Yesterday wasn’t much better. I was mean and not very fun and I didn’t get excited about their fort. Sometimes I look at their tired red cheeks as the tears well up and think that I really must be the worst and meanest mom ever. I don’t even think Theo meant to throw the snow on Sophie, but when it landed on her I just lost it on him.
After we spent about 20 minutes outside, most of which I spent dragging a double stroller through slop and grey snow (the goal was the bank, but we never made it), I followed a crying Theo with cold hands up the stairs and had him sit on the stairs while I violently pulled on his boot with one hand and held Sophie like a football in the other. After the second or third yank and him not giving me any resistance at all with which to pull against, I let out a loud and definite “FUCK.” I was done. Theo got quiet. He said, “Mom, you just said FUCK. That’s a bad word.” Evie comes up the stairs behind us, letting us know that she was ready to come inside. As if she had a choice. “Evie, mommy just said FUCK.” On the one hand, hearing a chubby three year old say the F bomb with such conviction and clarity and gravity is kind of funny, it was like a role reversal where I was the naughty kid and he was the responsible parent. On the other hand, I just said fuck in front of my three year old. The thing is, I don’t even cuss that much. It just doesn’t sound honest coming from me, it comes off as me trying to be rebellious or something when in reality, I usually yell out FUDGE COOKIES! when I stub my toe.
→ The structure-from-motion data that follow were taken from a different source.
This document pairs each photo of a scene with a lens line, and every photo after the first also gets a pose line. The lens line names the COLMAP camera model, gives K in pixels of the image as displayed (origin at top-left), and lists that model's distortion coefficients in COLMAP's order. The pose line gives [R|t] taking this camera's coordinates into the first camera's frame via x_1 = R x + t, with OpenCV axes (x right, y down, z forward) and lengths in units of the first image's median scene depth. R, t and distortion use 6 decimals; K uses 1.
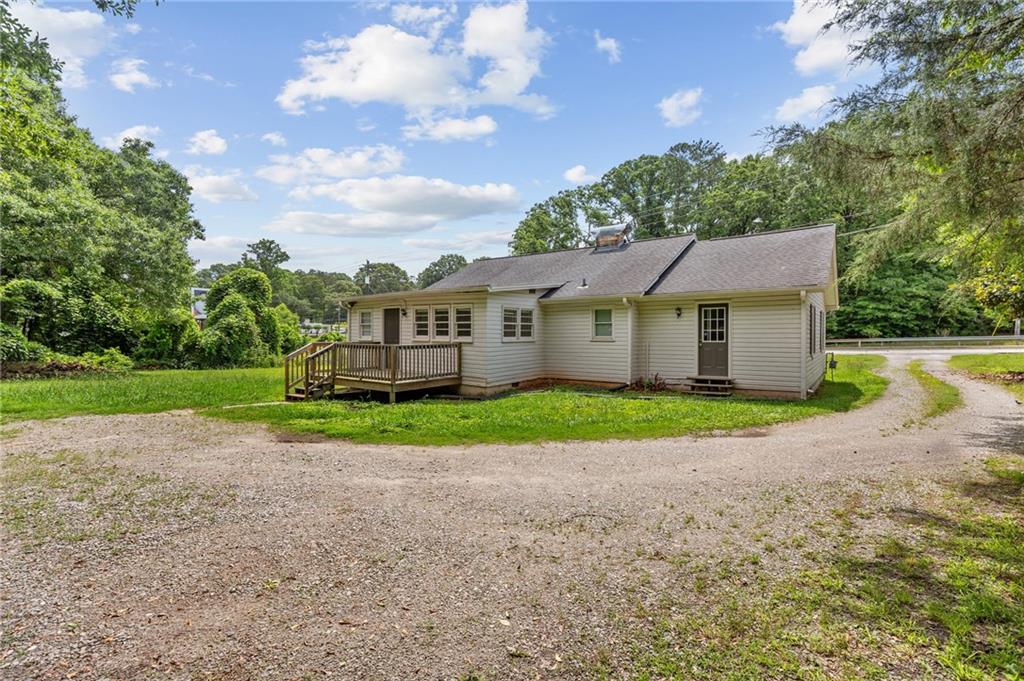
lens RADIAL K [[471.1, 0, 508.0], [0, 471.1, 335.8], [0, 0, 1]] dist [0.008443, -0.001691]
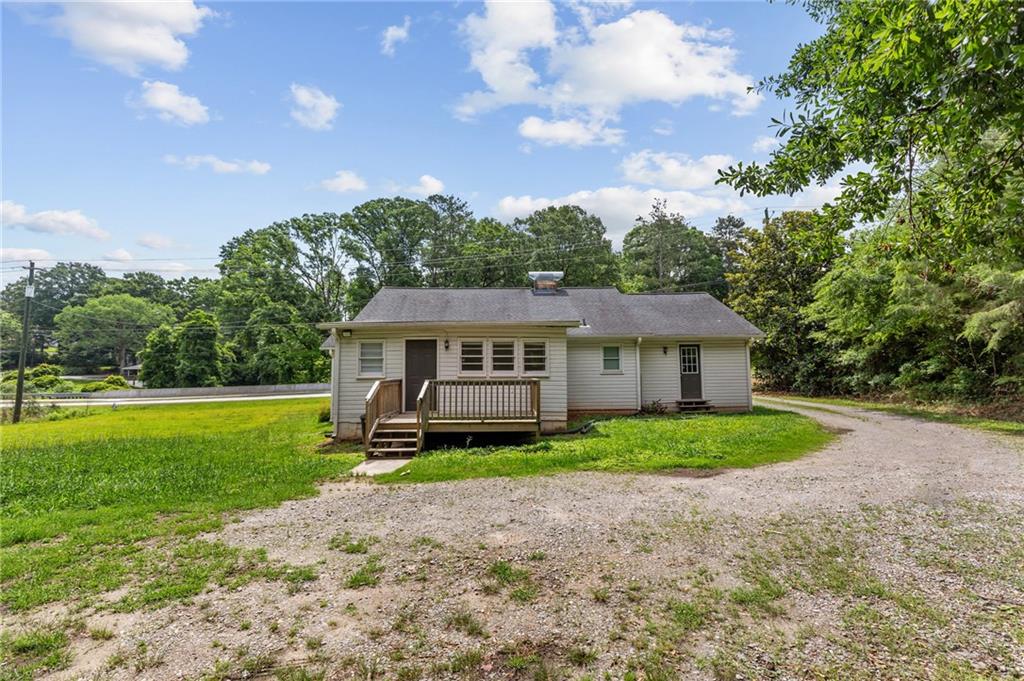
lens RADIAL K [[471.1, 0, 509.7], [0, 471.1, 336.9], [0, 0, 1]] dist [0.008443, -0.001691]
pose [[0.777988, 0.035441, 0.627279, -0.730840], [0.010628, 0.997522, -0.069542, -0.001527], [-0.628189, 0.060770, 0.775684, 0.260185]]
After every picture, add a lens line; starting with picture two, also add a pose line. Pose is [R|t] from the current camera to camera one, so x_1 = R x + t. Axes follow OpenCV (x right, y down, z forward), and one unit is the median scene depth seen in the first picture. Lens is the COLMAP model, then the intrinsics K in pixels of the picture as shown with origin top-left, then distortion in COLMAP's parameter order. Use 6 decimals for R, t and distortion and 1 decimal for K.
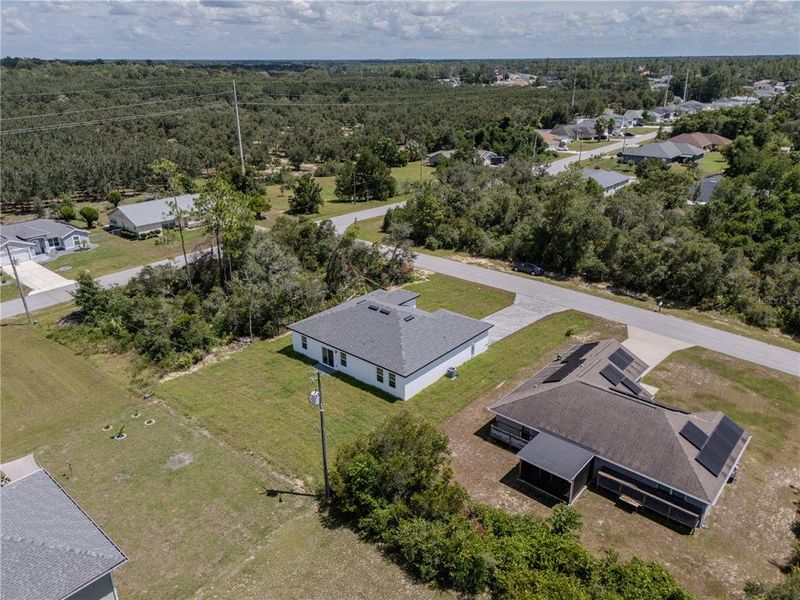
lens RADIAL K [[583.6, 0, 400.0], [0, 583.6, 300.0], [0, 0, 1]] dist [0.009851, 0.000125]
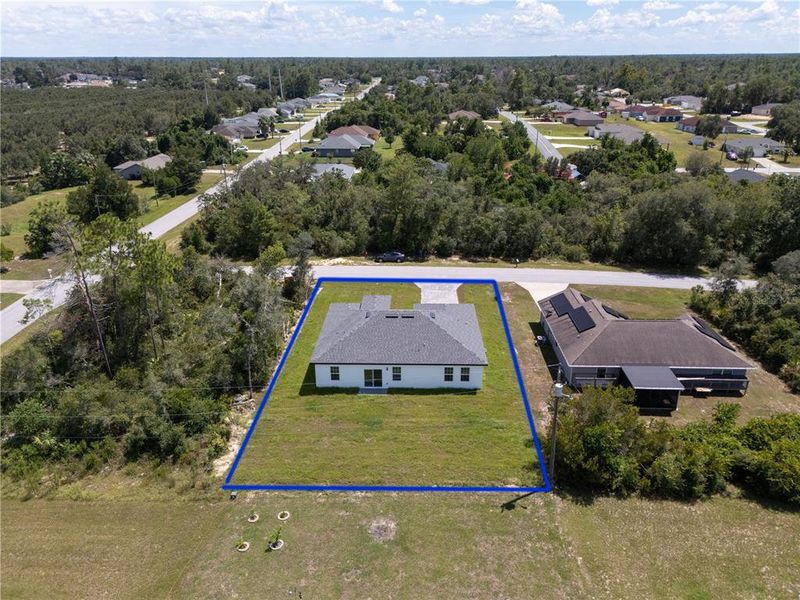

I took a deep breath, confirmed to my kids that yes, that is a bad word and no, mommy should not say it. And then I let it go. Because if I kept talking about it they’d remember the word.
This wasn’t even supposed to be about the hard days and the ugly, desperate moments as a mom, as a person. I really just wanted to tell you guys about Linus and how I become like a kid again when the snow starts falling. Because Linus was fun and exciting and I really am glad I got to take Ev and Theo out in it. I’m glad we got to stop for hot chocolate and our customary Sunday doughnuts on the way home. But I guess this is also about how sometimes, at certain moments, even magic can be pretty unmagical in real life. Somehow this is about putting down what’s in my heart and knowing that it might not make sense to you, but hoping that it resonates with someone. “…and hope, as Chesterton said, is the power of being cheerful in circumstances that we know to be desperate. Writing can be a pretty desperate endeavor, because it is about some of our deepest needs: our need to be visible, to be heard, our need to make sense of our lives, to wake up and grow and belong.” (Anne Lamott, Bird by Bird)
Yea. That’s the crux of what I think is swirling around inside of me, much like Linus was inside of Chicago.